Summary of the technology
A research group from the Pharmacology Department of Alcalá University has develop a technology that consists in a model to estimate the interaction energy with the receptor of a pharmaceutical compound that permits the prediction a priori of the activity of new compounds before their synthesis. The model, based on the 3D QSAR method uses application techniques for the study of the behavior of macromolecules and drug design. The group is looking for technical cooperation or commercial agreements with technical assistance.
New and innovative aspects
- Combine Binding Energy (COMBINE) is used to determine the effect of incorporating the dissolvent.
- It is used as a powerful design tool in receptor drugs.
- COMBINE could determine the electrostatic contribution to binding free energy between a ligand (L) and a receptor to form the complex L-R in the presence or in the absence of a dissolvent.
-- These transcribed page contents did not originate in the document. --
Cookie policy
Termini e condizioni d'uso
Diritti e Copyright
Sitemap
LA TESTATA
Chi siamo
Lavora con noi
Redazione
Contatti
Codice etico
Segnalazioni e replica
Main advantages of its use
One of the most important competitive advantage is the possibility to predict and evaluate the interaction energy of a new compound with its biological target before its synthesis, as well as the possibility to quantify the structure-activity relations in analogous series. Equally, it is possible to build, visualize and optimize molecules with pharmacologic potential and to model by homology macromolecular structures which are still not experimentally available.
The biological activity of a compound depends greatly on its interaction energy with the receptor and so the accurate estimation of the compound’s interaction energy is really important to predict a priori the activity of novel compounds before their synthesis. Unfortunately, even knowing the structure of the compound, the interaction is difficult to estimate.
To solve problems with series of interrelated compounds, a simpler model of interaction energy and its molecular mechanism can be built. This model called COMBINE (Combine Binding Energy) analysis is mainly based on the 3D QSAR method (Quantitative Structure-Activity Relationships) which uses receptor-ligand complex structures. The receptor-ligand interaction energy is computerized in AMBER molecular modelling programs. Residual contributions were considered with estimations of the electrostatic contribution of the ligands and receptors desolvatation with biological activity, using a continuous method. Due to the regression analysis PLS (Partial Linear Least Squares Regression Analysis) all the energy values relate to the biological activity.
The COMBINE model uses only one orientation with two limitations: 1- the model computes the contribution of each interaction ligand-binding, with its activity, and so 2- when an orientation is used to predict the activity of novel compounds, their biological activity tends to be slightly unpredictable.
These limitations have a more severe effect when the compounds of the series show structural variations mainly on one side of its structure. Consequently the model recognizes the influence of the activity of the structural changes that takes place in half of the molecules, but does not receive information about the other half. However, as we mentioned before, this kind of ligands can be eliminated in both alternatives and in the equivalent orientations. So, the ligands were considered in both estimations, and the model “learns” the effect of introducing the structural variability in both sides of the link.
The most important in this technology is the possibility of obtaining a model that adequately considers the duality of the interaction potential to check the ligand sensitivity to orientation within the link-receiver zone as well as its capability to predict.
- Pharmaceutical sector
- Application techniques for the study of the behavior of macromolecules and drug design.